Gozman, who had already been detained in July for failing to report his dual Russian-Israeli citizenship but was later released, will spend the night in a central Moscow police station, according to his lawyer, Yulia Tregubova of the OVD-Info organization.

The politician was detained under article 13.48 of the civil code on identifying actions committed by the Soviet Union and Nazi Germany; police told TASS news agency.

Russian President Vladimir Putin enacted a law passed by the Duma, or Chamber of Deputies, last year, banning such a comparison.

Under the article, Gozman, who was arrested on his way out of the hospital, can be sentenced to 15 days of administrative arrest or a fine.

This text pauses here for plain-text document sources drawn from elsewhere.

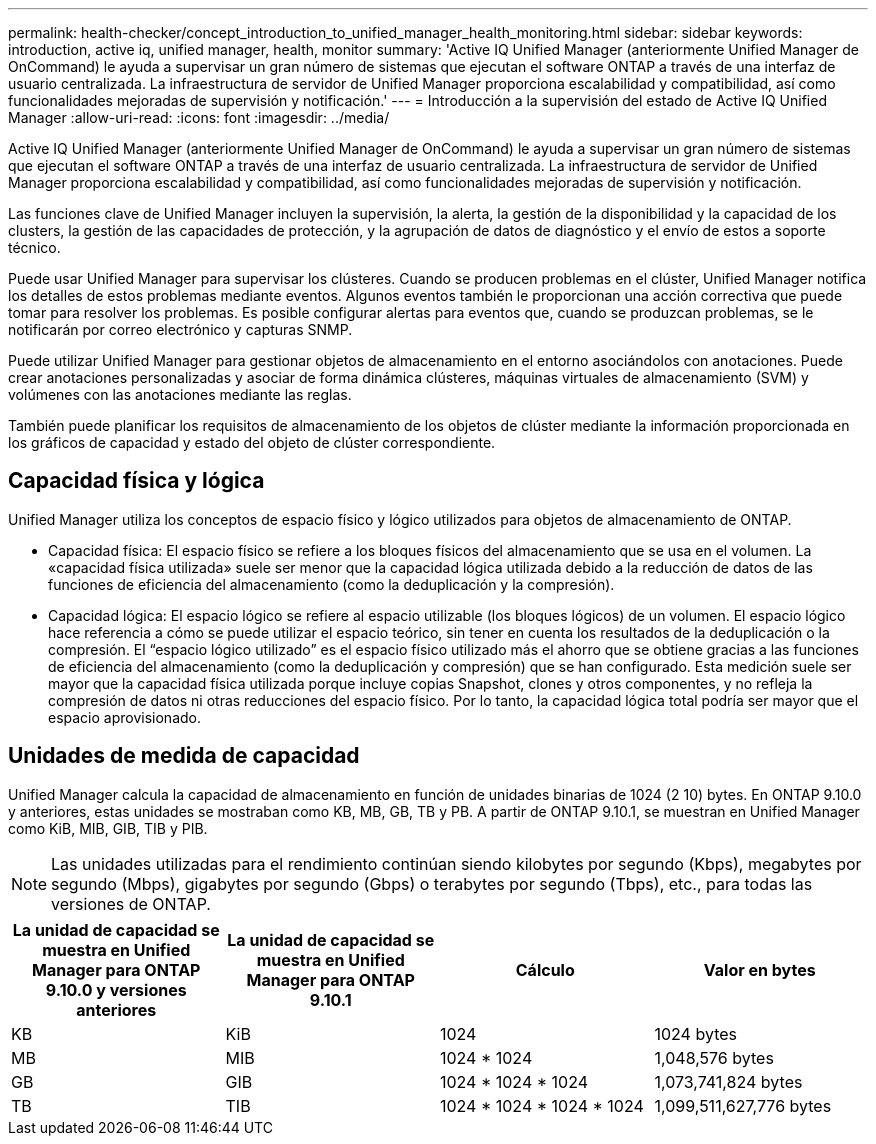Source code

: ---
permalink: health-checker/concept_introduction_to_unified_manager_health_monitoring.html 
sidebar: sidebar 
keywords: introduction, active iq, unified manager, health, monitor 
summary: 'Active IQ Unified Manager (anteriormente Unified Manager de OnCommand) le ayuda a supervisar un gran número de sistemas que ejecutan el software ONTAP a través de una interfaz de usuario centralizada. La infraestructura de servidor de Unified Manager proporciona escalabilidad y compatibilidad, así como funcionalidades mejoradas de supervisión y notificación.' 
---
= Introducción a la supervisión del estado de Active IQ Unified Manager
:allow-uri-read: 
:icons: font
:imagesdir: ../media/


[role="lead"]
Active IQ Unified Manager (anteriormente Unified Manager de OnCommand) le ayuda a supervisar un gran número de sistemas que ejecutan el software ONTAP a través de una interfaz de usuario centralizada. La infraestructura de servidor de Unified Manager proporciona escalabilidad y compatibilidad, así como funcionalidades mejoradas de supervisión y notificación.

Las funciones clave de Unified Manager incluyen la supervisión, la alerta, la gestión de la disponibilidad y la capacidad de los clusters, la gestión de las capacidades de protección, y la agrupación de datos de diagnóstico y el envío de estos a soporte técnico.

Puede usar Unified Manager para supervisar los clústeres. Cuando se producen problemas en el clúster, Unified Manager notifica los detalles de estos problemas mediante eventos. Algunos eventos también le proporcionan una acción correctiva que puede tomar para resolver los problemas. Es posible configurar alertas para eventos que, cuando se produzcan problemas, se le notificarán por correo electrónico y capturas SNMP.

Puede utilizar Unified Manager para gestionar objetos de almacenamiento en el entorno asociándolos con anotaciones. Puede crear anotaciones personalizadas y asociar de forma dinámica clústeres, máquinas virtuales de almacenamiento (SVM) y volúmenes con las anotaciones mediante las reglas.

También puede planificar los requisitos de almacenamiento de los objetos de clúster mediante la información proporcionada en los gráficos de capacidad y estado del objeto de clúster correspondiente.



== Capacidad física y lógica

Unified Manager utiliza los conceptos de espacio físico y lógico utilizados para objetos de almacenamiento de ONTAP.

* Capacidad física: El espacio físico se refiere a los bloques físicos del almacenamiento que se usa en el volumen. La «capacidad física utilizada» suele ser menor que la capacidad lógica utilizada debido a la reducción de datos de las funciones de eficiencia del almacenamiento (como la deduplicación y la compresión).
* Capacidad lógica: El espacio lógico se refiere al espacio utilizable (los bloques lógicos) de un volumen. El espacio lógico hace referencia a cómo se puede utilizar el espacio teórico, sin tener en cuenta los resultados de la deduplicación o la compresión. El “espacio lógico utilizado” es el espacio físico utilizado más el ahorro que se obtiene gracias a las funciones de eficiencia del almacenamiento (como la deduplicación y compresión) que se han configurado. Esta medición suele ser mayor que la capacidad física utilizada porque incluye copias Snapshot, clones y otros componentes, y no refleja la compresión de datos ni otras reducciones del espacio físico. Por lo tanto, la capacidad lógica total podría ser mayor que el espacio aprovisionado.




== Unidades de medida de capacidad

Unified Manager calcula la capacidad de almacenamiento en función de unidades binarias de 1024 (2 10) bytes. En ONTAP 9.10.0 y anteriores, estas unidades se mostraban como KB, MB, GB, TB y PB. A partir de ONTAP 9.10.1, se muestran en Unified Manager como KiB, MIB, GIB, TIB y PIB.


NOTE: Las unidades utilizadas para el rendimiento continúan siendo kilobytes por segundo (Kbps), megabytes por segundo (Mbps), gigabytes por segundo (Gbps) o terabytes por segundo (Tbps), etc., para todas las versiones de ONTAP.

[cols="4*"]
|===
| La unidad de capacidad se muestra en Unified Manager para ONTAP 9.10.0 y versiones anteriores | La unidad de capacidad se muestra en Unified Manager para ONTAP 9.10.1 | Cálculo | Valor en bytes 


 a| 
KB
 a| 
KiB
 a| 
1024
 a| 
1024 bytes



 a| 
MB
 a| 
MIB
 a| 
1024 * 1024
 a| 
1,048,576 bytes



 a| 
GB
 a| 
GIB
 a| 
1024 * 1024 * 1024
 a| 
1,073,741,824 bytes



 a| 
TB
 a| 
TIB
 a| 
1024 * 1024 * 1024 * 1024
 a| 
1,099,511,627,776 bytes

|===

Gozman, 72, chairman of the liberal Union of Right Forces movement, signed a manifesto in 2014 against Russia’s annexation of the Ukrainian peninsula of Crimea.

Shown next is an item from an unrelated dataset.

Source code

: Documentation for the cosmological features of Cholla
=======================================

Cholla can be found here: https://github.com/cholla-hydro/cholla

After the Russian military campaign in Ukraine started, he left Russia but returned in May, when he was declared a “foreign agent.”

For “smearing” the Russian army for the “special military operation” in Ukraine, police last week detained the former opposition mayor of Yekaterinburg, Leonid Roizman, but he was later released on charges.

Two other well-known Russian opposition figures, Ilya Yashin and Vladimir Kara-Murza are in custody for spreading false information about the armed forces.

In addition, the former head of the Open Russia organization, Andrei Pivovarov, was sentenced to four years in June for participating in an “undesirable organization.”

According to OVD-Info, authorities have brought more than 200 criminal cases against Russian citizens for opposing the war, seven of which have resulted in prison sentences.

The most high-profile case is that of Moscow MP Alexei Gorinov, who was sentenced to seven years for denouncing the death of Ukrainian children and calling for withdrawing Russian troops from Ukraine.